Wednesday, October 10, 2007

Purple faze

I've been reading Graham Greene's A Burnt-Out Case, and came upon this sentence: "She finished off a horrible mauve dessert before she spoke again."

It got me thinking: we don't really have mauve things any more, do we? Most people, if they could be bothered to express an opinion, would suggest that mauve is just a kind of purple, possibly a bit paler than the norm, which then leads to the question of why the paler versions of some colours (pink, mauve) have special names, while others (light blue, light green) don't. But would you really want to paint your bathroom mauve, or buy a pair of mauve shoes? Would anyone have wanted 2 see U laughing in the dark mauve rain?

Part of the problem is that there's no definitive rule on what's mauve and what's, say, lilac. Until Pantone swatch books become as ubiquitous as Harry Potter, we may as well all be talking different languages. It's possible that lots of things are mauve, but it's the word itself that's become passé, along with the likes of 'buff' and 'tawny'.

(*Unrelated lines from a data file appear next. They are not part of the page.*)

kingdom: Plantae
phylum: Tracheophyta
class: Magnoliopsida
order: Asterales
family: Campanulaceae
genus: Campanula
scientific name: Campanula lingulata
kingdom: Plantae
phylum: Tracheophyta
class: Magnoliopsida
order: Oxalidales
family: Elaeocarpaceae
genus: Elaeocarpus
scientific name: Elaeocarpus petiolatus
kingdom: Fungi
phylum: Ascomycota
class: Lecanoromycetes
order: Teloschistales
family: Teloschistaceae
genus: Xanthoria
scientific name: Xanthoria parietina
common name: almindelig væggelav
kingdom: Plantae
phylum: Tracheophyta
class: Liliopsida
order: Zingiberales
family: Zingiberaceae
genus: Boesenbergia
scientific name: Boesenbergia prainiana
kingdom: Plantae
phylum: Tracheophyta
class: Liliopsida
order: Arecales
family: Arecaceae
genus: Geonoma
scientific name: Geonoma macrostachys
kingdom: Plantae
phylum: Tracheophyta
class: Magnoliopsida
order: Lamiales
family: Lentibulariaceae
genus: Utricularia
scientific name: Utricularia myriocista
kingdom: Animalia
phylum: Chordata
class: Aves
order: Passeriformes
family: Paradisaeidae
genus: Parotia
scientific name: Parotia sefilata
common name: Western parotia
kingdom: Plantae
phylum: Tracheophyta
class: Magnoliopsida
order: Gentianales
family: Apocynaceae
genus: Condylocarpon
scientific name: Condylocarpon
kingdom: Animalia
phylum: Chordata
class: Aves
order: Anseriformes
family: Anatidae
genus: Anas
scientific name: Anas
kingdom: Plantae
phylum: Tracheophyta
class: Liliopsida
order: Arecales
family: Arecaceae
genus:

Go back to Greene, and you realise he's onto something with the conjunction of 'mauve' and 'horrible'. A purple dessert - something like a nice summer pudding, maybe - wouldn't have had the same effect. 'Mauve' doesn't just suggest a colour. It hints at something fake, concocted, synthetic. Which, of course, it originally was. Maybe that's it: in a world where we're desperate to clutch onto notions (delusions?) of authenticity, mauve just isn't real enough.